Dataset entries
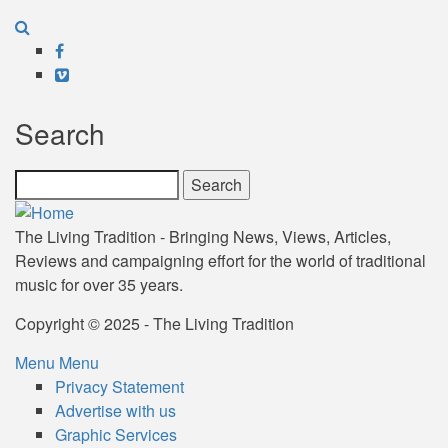
Facebook
Vimeo
Search
Search
The Living Tradition - Bringing News, Views, Articles,
Reviews and campaigning effort for the world of traditional
music for over 35 years.
Copyright © 2025 - The Living Tradition
Menu
Menu
Subfooter
Privacy Statement
Advertise with us
menu
Graphic Services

**WHAT TO DO:** Reproduce the text lines of these entries word for word, without the pictures.

**WRITTEN RESPONSE:**
Facebook
Vimeo
Search
Search
The Living Tradition - Bringing News, Views, Articles,
Reviews and campaigning effort for the world of traditional
music for over 35 years.
Copyright © 2025 - The Living Tradition
Menu
Menu
Subfooter
Privacy Statement
Advertise with us
menu
Graphic Services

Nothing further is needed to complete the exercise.